When I leave here, it’s time to right the wrongs of our past. I’ve missed seeing how much pain Wren still carries, and that needs to be my priority, not trying to help Liam put his life back together. He made a mess out of his life, and he’ll have to fix it. I’ve got to get my own house in order.
Chapter Seventeen
Wren - Present
I hateto admit that Charlie and Scott were right. I feel so much better looking like myself. Maybe I look a bit more like my old self. My best friend Bess recently made a huge change to the way she’s looked since I’ve known her. She used to have this punk pixie look that was kind of a rocker chic vibe. Now she’s got this sexy, old Hollywood style. It’s still edgy compared to the other moms, but she doesn’t stand out like she did in shades of neon.
I think I need to reinvent myself a little, too. I don’t know. I feel like I need to be a different person in order to make my life make sense. If I were someone else, I wouldn’t be pulled under by problems I left behind a decade ago, or I should have at least.
Is it always going to be like this? I’m just going to go through my day, not knowing when I’m going to be smacked in the face by the fact that the first man I loved used me as a scapegoat foreverything that went wrong in his life, then easily pulled himself together for someone else?
Griffin pretty much treated me like shit back then, too. I know he says that the reason was that he was fighting his feelings for me. I believe him most of the time, but when this insecurity hits me, I find myself wondering if maybe there is just something about me that is fundamentally unlovable. There’s a voice that whispers that somehow I deserved the way both of them treated me, and that if I don’t do everything right, I will end up on the other end of Griffin’s ire again.
Liam blowing up at me like he did the day Griffin dragged him off to rehab is nothing. At least it’s nothing I haven’t heard from him before. I thought I’d have had a stronger reaction to it, but if anything, all I’ve felt for the last couple of months is numb.
The only thing I’m truly afraid of is losing Griffin.
I need to stop hiding from the things that scare me and deal with this shit. I’m not going to let Liam take any more of my peace. I know logically, the only thing that can break my relationship with Griffin is if I let these insecurities fester into me pushing him away. Not a single day has gone by that he hasn’t proven to me over and over that he loves me.
I would like to think I’ve done the same for him, but it can’t be easy watching me have some kind of existential crisis over some bullshit my ex said to me. It’s even worse for Griffin because Liam is his son. It’s not the first time he’s been pulled between us, but I thought those days were over. I can’t have him thinking that there’s any part of me that wants to be with Liam.
I don’t know why I’m having such a hard time telling him what is bothering me. Certainly, he’d rather find out I’m worried he’s going to revert into an asshole again than think I am still pining for my ex-husband. The problem with that is he’s done nothing to deserve my doubt.
The house is quiet when I exit my room. Scott is going to be a great dad if he was able to get my twin terrors out the door with minimal fuss. Parker is quickly entering the dreaded pre-teen years.

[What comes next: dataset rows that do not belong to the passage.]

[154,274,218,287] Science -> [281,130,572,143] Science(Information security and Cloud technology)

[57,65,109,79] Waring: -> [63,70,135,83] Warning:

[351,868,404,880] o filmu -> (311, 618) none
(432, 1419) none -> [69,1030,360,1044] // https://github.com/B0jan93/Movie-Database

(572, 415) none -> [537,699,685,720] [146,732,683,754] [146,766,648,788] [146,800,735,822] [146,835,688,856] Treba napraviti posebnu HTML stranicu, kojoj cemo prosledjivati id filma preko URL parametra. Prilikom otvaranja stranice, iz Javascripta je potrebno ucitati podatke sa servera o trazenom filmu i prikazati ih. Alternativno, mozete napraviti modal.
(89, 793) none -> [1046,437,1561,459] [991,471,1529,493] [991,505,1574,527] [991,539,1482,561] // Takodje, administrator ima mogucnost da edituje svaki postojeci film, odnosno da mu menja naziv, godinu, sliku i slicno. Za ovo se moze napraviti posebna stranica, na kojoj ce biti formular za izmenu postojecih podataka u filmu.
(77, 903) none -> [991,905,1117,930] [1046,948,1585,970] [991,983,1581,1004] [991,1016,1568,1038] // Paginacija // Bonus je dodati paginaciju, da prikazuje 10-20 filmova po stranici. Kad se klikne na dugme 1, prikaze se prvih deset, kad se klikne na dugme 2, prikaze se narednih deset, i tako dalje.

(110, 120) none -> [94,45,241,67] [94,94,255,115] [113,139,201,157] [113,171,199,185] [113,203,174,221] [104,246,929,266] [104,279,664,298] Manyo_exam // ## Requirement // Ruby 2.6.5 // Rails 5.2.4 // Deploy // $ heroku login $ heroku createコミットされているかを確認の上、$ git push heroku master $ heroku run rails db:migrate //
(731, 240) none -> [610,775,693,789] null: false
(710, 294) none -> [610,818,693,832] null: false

There have already been full-on meltdowns about how either her hair or clothes looked. I’m not ready.
I’m digging through my purse for my keys so I can lock the deadbolt when I step out onto the front porch. Good thing we live in such a safe neighborhood, because I have zero awareness of my surroundings today.
“Wrenegade, I hear we’re taking a road trip.” I look up and see Bess holding out a cup of coffee for me.
“You are a goddess among women,” I say to her as I grab the cup. This isn’t my first cup of the day, but I’m going to need a few more still if I’m going to make it through the day after the tossing and turning I did last night.